Monday, December 3, 2007

Chocolate Pinwheels

Chocolate Pinwheels are decorative and not too sweet with a rich chocolaty flavor baked into them. Of course, the better the cocoa, the better the cookie. While Dutch cocoa will give a strong, distinct flavor, it sometimes comes out more black than brown. I like the regular unsweetened baking cocoa. It's chocolaty and I like the milder brown color to the cookies. Don't get the store brand, though. Get a name brand. It is Christmas after all.

Chocolate Pinwheels


Vanilla Cookie Dough:

1 1/2 sticks butter, softened
1 cup sugar
3 eggs
2 tsp vanilla
2 cups all purpose flour
1/8 tsp salt

Chocolate Cookie Dough:
1 1/2 sticks butter, softened
1 cup sugar
3 eggs
1 tsp vanilla
1 1/2 cups all purpose flour
1/2 cup unsweetened cocoa powder
1/8 tsp salt

Begin vanilla dough by creaming together butter and sugar with mixer. Separate yolks from whites. Mix vanilla and and egg yolks into batter. Reserve egg whites. Remove mixer. Add flour and salt all at once. Using rubber spatula, scrape sides of bowl and fold mixture until it forms a ball of dough. Divide the dough in half. Wrap each half in plastic wrap and flatten into a disc. Refrigerate for at least 2 hours.

Repeat procedure for chocolate dough: cream together butter and sugar with mixer. Separate yolks from whites. Mix vanilla and and egg yolks into batter. Reserve egg whites. Remove mixer. Add flour, cocoa, and salt all at once. Using rubber spatula, scrape sides of bowl and fold mixture until it forms a ball of dough. Divide the dough in half. Wrap each half in plastic wrap and flatten into a disc. Refrigerate for at least 2 hours.

Roll out a disc of vanilla dough between two large sheets of wax paper.
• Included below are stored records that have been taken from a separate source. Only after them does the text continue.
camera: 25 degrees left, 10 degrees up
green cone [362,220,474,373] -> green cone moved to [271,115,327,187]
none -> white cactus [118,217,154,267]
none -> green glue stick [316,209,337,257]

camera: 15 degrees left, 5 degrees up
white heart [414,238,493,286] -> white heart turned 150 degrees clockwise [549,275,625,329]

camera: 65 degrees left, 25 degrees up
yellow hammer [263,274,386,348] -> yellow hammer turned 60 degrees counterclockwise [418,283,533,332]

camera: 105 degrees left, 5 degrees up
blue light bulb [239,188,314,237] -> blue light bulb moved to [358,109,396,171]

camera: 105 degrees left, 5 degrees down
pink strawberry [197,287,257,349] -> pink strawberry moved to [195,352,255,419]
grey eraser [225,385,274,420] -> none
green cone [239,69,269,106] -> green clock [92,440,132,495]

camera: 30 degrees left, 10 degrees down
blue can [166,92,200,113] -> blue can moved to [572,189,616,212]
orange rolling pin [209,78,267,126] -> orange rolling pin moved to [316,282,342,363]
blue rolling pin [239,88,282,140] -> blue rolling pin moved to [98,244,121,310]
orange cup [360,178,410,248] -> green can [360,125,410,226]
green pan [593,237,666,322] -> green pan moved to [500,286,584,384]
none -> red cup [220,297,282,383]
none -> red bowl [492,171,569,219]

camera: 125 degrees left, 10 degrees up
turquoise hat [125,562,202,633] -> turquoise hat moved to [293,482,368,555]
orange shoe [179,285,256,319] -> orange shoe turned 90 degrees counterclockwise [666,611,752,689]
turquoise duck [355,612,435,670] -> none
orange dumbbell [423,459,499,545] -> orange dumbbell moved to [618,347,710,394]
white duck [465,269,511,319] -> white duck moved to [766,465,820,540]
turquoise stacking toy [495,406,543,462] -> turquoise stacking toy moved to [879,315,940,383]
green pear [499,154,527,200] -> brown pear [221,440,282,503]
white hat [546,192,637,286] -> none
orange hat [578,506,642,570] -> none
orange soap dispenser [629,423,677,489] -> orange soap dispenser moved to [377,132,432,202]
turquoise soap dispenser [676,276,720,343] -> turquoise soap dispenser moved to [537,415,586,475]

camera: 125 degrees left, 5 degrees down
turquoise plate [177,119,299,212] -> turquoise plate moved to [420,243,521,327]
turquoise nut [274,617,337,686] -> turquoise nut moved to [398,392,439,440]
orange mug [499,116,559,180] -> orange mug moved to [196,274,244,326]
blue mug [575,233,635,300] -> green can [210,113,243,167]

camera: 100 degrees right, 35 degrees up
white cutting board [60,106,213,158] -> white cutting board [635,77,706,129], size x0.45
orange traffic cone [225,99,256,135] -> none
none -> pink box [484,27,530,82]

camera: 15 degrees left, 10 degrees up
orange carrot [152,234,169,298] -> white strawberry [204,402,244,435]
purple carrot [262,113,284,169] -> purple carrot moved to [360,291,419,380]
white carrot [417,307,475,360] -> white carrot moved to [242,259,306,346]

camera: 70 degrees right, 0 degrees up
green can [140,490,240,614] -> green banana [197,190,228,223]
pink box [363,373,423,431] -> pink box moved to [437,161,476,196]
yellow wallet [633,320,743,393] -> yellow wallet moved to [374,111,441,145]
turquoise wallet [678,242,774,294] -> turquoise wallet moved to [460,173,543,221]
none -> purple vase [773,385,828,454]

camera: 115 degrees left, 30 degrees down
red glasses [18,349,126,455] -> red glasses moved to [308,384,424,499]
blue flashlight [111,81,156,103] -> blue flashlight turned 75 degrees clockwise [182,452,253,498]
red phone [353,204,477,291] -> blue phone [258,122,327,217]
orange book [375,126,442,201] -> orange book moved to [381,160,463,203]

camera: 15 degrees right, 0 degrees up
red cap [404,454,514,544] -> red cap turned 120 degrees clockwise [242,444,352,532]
Create a rectangle of even thickness, about 1/8 inch thick. Use the wax paper to create straight edges. If the dough cracks, it will patch easily. Store vanilla dough in refrigerator. Repeat process with a disc of chocolate dough. Roll it out to roughly the same dimensions as the vanilla dough.

When both doughs are chilled enough, brush the vanilla dough with reserved egg whites. Place chocolate dough on top of vanilla dough so that the egg whites help them stick together. Roll the doughs tightly into a log. Wrap in plastic wrap and refrigerate at least 2 hours.

Cut and discard the ends off the pinwheel log. Or, bake the ends for yourself as taste tests. Cut remaining log into 1/2 inch thick slices. If the dough is not cold enough, the cookies might not retain the spiral coloring. If the dough is too cold, it might be too hard to slice. Place slices on slightly greased cookie sheets and bake at 375 degrees for 12-14 minutes. Let cookies rest on pan for 5 minutes before transferring to wire rack to cool. If you need to use the same pan again to bake the next batch, allow the pan to cool to room temperature before putting cookies on it. Makes 2 dozen or so cookies for 1 disc each vanilla and chocolate dough.

The extra disc of vanilla dough can be used to make Sprinkle Stars, and the extra disc of chocolate dough can be used to make Chocolate Mousse Tartlets.